Some reasons for a review of the avant-garde debates around definitions of narrativity

Jackie Hatfield
Some reasons for a review of the avant-garde debates around definitions of narrativity

Within the relatively short critical history of experimental film and video both the material conditions of the mediums, and the predominance of language and abstraction have become defining categorisations. However, the reality has been that, beginning with the Futurists and the Surrealists through to Fluxus and to date, artists have always played around with narrative and imagistic spectacle rather than being largely against it. Furthermore, the experimental moving image practices of women have also often tended towards being representational and performative, therefore the lack of written texts that engage with these intentions have had consequences on the visibility of this work. Practice leaves a trace through the critical history, so how does women’s experimental film and video practice resonate through the written texts? The current trend towards experimental documentary and ethnography evident at the Venice Biennale and Documenta II, have a long history of unsung female pioneers, largely written out of the critical histories of the avant-garde in the UK and North America in favour of the prevalent male artists within the dominant canon.
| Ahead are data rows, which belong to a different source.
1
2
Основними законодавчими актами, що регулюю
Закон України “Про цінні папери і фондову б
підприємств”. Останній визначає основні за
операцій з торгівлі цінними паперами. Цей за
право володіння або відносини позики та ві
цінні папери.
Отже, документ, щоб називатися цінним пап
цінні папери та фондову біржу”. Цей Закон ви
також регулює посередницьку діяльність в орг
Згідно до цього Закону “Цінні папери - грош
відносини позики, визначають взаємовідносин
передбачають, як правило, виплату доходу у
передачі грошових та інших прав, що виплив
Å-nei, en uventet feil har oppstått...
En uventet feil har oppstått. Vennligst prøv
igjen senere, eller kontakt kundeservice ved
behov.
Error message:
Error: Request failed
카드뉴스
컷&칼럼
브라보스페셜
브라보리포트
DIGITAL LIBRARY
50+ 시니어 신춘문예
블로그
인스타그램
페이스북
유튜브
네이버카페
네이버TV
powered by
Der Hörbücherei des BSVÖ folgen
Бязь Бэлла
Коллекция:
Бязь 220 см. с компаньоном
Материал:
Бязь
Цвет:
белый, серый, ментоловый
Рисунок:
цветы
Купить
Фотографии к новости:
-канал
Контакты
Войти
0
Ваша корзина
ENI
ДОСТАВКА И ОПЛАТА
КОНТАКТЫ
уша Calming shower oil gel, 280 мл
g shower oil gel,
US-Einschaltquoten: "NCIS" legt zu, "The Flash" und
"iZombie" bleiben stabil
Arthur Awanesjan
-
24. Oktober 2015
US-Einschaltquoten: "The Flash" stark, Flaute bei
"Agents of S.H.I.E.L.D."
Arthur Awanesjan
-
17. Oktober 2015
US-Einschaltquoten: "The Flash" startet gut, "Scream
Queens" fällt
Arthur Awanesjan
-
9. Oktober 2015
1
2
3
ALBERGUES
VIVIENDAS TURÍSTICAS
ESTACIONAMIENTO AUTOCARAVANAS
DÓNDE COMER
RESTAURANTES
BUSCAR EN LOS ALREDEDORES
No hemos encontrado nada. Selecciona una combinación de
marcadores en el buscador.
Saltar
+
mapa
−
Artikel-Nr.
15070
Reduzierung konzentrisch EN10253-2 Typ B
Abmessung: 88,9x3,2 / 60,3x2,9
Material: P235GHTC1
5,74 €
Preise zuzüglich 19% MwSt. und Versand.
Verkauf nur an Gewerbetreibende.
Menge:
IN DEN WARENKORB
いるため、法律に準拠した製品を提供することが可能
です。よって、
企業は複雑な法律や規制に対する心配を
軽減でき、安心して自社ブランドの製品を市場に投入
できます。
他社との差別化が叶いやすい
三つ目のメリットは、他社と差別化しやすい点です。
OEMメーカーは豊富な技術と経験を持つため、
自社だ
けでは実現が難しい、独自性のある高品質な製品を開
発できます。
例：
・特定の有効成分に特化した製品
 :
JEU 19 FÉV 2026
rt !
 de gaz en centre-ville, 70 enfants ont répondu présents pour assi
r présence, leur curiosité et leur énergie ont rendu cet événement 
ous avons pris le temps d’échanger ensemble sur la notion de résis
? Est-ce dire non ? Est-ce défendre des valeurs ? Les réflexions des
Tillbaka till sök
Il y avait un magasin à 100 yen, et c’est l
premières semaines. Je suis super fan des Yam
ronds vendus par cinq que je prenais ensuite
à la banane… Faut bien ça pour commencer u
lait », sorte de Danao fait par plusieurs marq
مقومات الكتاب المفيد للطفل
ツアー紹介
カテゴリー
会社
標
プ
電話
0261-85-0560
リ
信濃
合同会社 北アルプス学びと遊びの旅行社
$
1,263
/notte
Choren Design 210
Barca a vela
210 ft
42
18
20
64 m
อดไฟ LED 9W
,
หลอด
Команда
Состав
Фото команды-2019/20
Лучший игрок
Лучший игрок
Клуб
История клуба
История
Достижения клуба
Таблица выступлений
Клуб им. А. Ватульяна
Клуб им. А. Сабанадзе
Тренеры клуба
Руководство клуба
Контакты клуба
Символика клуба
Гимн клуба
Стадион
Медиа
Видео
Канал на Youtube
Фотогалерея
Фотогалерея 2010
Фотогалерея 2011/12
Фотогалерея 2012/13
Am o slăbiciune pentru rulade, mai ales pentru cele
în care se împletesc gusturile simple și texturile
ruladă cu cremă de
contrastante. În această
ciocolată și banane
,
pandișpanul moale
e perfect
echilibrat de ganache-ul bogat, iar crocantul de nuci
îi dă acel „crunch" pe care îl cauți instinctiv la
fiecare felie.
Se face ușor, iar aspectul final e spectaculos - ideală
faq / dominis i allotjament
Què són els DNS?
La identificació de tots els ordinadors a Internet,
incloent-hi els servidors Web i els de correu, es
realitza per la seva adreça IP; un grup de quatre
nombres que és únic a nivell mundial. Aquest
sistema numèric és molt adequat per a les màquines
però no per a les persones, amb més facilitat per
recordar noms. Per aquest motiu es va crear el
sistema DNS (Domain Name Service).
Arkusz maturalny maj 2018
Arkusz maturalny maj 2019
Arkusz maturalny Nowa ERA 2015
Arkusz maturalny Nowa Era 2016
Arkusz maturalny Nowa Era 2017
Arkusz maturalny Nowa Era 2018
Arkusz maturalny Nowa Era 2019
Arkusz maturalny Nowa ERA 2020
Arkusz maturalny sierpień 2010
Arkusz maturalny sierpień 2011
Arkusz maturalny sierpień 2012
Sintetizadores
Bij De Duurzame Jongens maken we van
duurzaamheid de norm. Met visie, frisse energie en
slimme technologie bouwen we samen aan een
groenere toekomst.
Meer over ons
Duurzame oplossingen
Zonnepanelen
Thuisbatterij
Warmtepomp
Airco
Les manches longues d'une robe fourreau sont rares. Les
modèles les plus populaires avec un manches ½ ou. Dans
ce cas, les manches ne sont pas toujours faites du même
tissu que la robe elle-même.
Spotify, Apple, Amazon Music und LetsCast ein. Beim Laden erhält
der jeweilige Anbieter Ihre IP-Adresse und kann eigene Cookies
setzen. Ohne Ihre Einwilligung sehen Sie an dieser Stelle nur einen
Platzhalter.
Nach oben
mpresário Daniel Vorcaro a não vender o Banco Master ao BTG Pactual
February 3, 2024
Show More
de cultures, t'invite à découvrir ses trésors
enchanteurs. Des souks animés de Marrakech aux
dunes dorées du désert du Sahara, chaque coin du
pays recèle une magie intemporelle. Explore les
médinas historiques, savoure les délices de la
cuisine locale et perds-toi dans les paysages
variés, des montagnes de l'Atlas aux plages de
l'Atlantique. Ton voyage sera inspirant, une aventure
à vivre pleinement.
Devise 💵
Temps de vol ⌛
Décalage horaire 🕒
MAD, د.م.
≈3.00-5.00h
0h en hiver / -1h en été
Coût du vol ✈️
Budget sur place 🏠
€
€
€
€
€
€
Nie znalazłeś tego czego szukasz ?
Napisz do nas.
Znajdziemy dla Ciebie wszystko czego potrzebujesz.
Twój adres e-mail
In 1983, Lis Rhodes and Felicity Sparrow asked, “Do we have to delve into history and re -appropriate it?” I argue, yes, we (all of us) do; specifically I am concerned with delving into the historical and theoretical premise that avant-garde artists are anti-narrative, I will argue that because of this hegemonic stance the history of artists’ experimentation with narrativity, representation, interactivity and technology is largely un-accounted for and unwritten.

Although an important and much welcome history of single screen film and video, an anti-narrative stance has been reiterated most recently in A History of Experimental Film and Video (1999) by AL Rees. Rees may be the only person lately who has attempted to write down a relatively inclusive historical overview, yet his contention that whilst drama based film had narrative expectation built into it, the artists’ avant-garde used illusionism and narrative against themselves‚ (i.e. drama was narrative, experimental film was anti-narrative) challenges his ‘inclusive’ agenda, since it was along similar lines of definition that much of women’s practice of the 1970s and 80s was marginalized as being narrative and therefore not art (i.e. not coming from the abstract or formal film). Much of women’s practice of the 70s andand 80s was narrative-driven, certainly political, and often contextually oppositional. Although some of the work was supported institutionally and debated in the UK as the new pluralism, many of these important works have subsequently been written out of the critical history. In light of more recent participatory (of the audience) cinematic practice, the terminologies, narrative and dramaturgy need to be debated at some length, since these paradigms are tested within the work.